OT: Western Wind 1993
Elizabeth ist elfeinhalb Jahre alt und hat eben einen kleinen Bruder bekommen. Das paßt ihr überhaupt nicht, der eigentliche Schlag aber kommt, als sie erfährt, daß sie in den Sommerferien nicht, wie geplant, mit ihrer besten Freundin eine Radtour machen darf, sondern Ferienwochen bei ihrer Großmutter auf einer abgelegenen Insel an der Küste von Maine verbringen soll. Großmutter ist ein Kapitel für sich. Sie ist Malerin und hat nicht nur künstlerisch ihren eigenen Kopf. Wenn die Familie die Ferien zusammen verbringt, gibt es eigentlich immer Streit. Großmutters Blick aufs Leben nervt. Das zeigt sich schon darin, daß sie in letzter Zeit ihre Sommermonate in einer Hütte ohne Strom und fließend Wasser verbringt. Elizabeth ist entsetzt und sauer. Das ist nicht nur wie Gefängnis, das ist Gefängnis unter härtesten Bedingungen!
Pring, die kleine Felseninsel im eiskalten Meer, zeigt allerdings bald einen Reiz eigener Art, ebenso die Hütte, die eigentlich ein einziges Atelier mit Wohngelegenheit ist. In der Abgeschiedenheit ist Elizabeth auf ihre Großmutter angewiesen. Zuerst widerwillig, dann immer neugieriger lauscht sie ihren Geschichten und den Gedichten, die sie rezitiert. Abwechslung gibt es auf Pring wenig. Eine Familie mit zwei Kindern wohnt auch noch dort, aber die Tochter, nur ein wenig älter als Elizabeth, macht aus ihrer Abneigung gegen sie keinen Hehl und ihr kleiner Bruder, Aaron, ist ein Kind, das auch mit ‚verhaltensauffällig’ nur unzureichend beschrieben werden kann. Dennoch gelingt Elizabeth und dem kleinen Aaron eine Art Annäherung und unmerklich auch Elizabeth und ihrer Großmutter.

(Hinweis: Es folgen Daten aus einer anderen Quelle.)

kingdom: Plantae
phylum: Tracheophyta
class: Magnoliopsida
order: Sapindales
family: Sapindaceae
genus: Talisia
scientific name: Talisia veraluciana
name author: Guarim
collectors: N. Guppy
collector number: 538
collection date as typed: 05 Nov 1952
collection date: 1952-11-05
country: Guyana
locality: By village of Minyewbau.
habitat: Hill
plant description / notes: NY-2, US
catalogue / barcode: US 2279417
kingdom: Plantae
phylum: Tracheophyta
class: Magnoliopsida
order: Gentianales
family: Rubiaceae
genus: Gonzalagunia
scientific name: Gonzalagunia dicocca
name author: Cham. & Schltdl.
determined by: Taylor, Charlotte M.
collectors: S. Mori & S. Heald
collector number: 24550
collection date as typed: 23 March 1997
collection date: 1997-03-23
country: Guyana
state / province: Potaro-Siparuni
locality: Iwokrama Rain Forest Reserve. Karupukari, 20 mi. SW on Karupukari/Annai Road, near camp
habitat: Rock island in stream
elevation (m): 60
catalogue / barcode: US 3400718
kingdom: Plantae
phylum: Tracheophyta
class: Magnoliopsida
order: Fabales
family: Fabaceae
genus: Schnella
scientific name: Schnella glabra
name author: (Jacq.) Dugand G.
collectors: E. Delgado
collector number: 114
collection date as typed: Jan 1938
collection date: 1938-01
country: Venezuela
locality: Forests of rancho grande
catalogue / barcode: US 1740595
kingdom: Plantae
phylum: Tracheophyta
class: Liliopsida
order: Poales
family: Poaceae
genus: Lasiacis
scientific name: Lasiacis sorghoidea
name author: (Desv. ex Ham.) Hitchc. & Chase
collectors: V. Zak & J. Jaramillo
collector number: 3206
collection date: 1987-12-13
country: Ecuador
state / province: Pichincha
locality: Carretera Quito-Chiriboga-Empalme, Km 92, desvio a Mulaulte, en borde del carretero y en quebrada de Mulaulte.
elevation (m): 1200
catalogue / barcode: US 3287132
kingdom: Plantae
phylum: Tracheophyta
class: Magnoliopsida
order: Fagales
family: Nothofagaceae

Die Ferien vergehen und einige Zeit später stellt sich heraus, daß Großmutter einen besonderen Grund hatte, die Sommerwochen mit ihrer Enkelin zuzubringen. Der Grund kommt auch für die Leserinnen und Leser überraschend, so, wie das meiste in dieser Geschichte überrascht. Es ist weder eine Feriengeschichte, noch eine warme Familiengeschichte. Das Ganze ist, sprachlich und denkerisch wunderbar verpackt, eine Studie über innerfamiliären Egoismus und die Wunden, die er über Generationen hinweg schlägt. Elizabeths Großmutter versucht gutzumachen, was sie noch gutmachen kann. Es ist eine Lektion, die die sehr junge Protagonistin und wahrscheinlich auch die LeserInnenschaft allzu leicht überfordern kann. Wenn man nicht auf Überraschungen gefaßt ist.
Gefällt dir nur, was du auf den ersten Blick erkennen kannst?’ fragt die Großmutter Elizabeth einmal. Das Interessante an diesem anspruchsvollen kleinen Roman für Kinder ist, daß auch die Erwachsenen, einschließlich der Großmutter, immer wieder aufs neue ihre Lehre aus diesem Satz ziehen müssen.
Nicht ganz einfache Lektüre, aber unbedingt eine Entdeckung wert.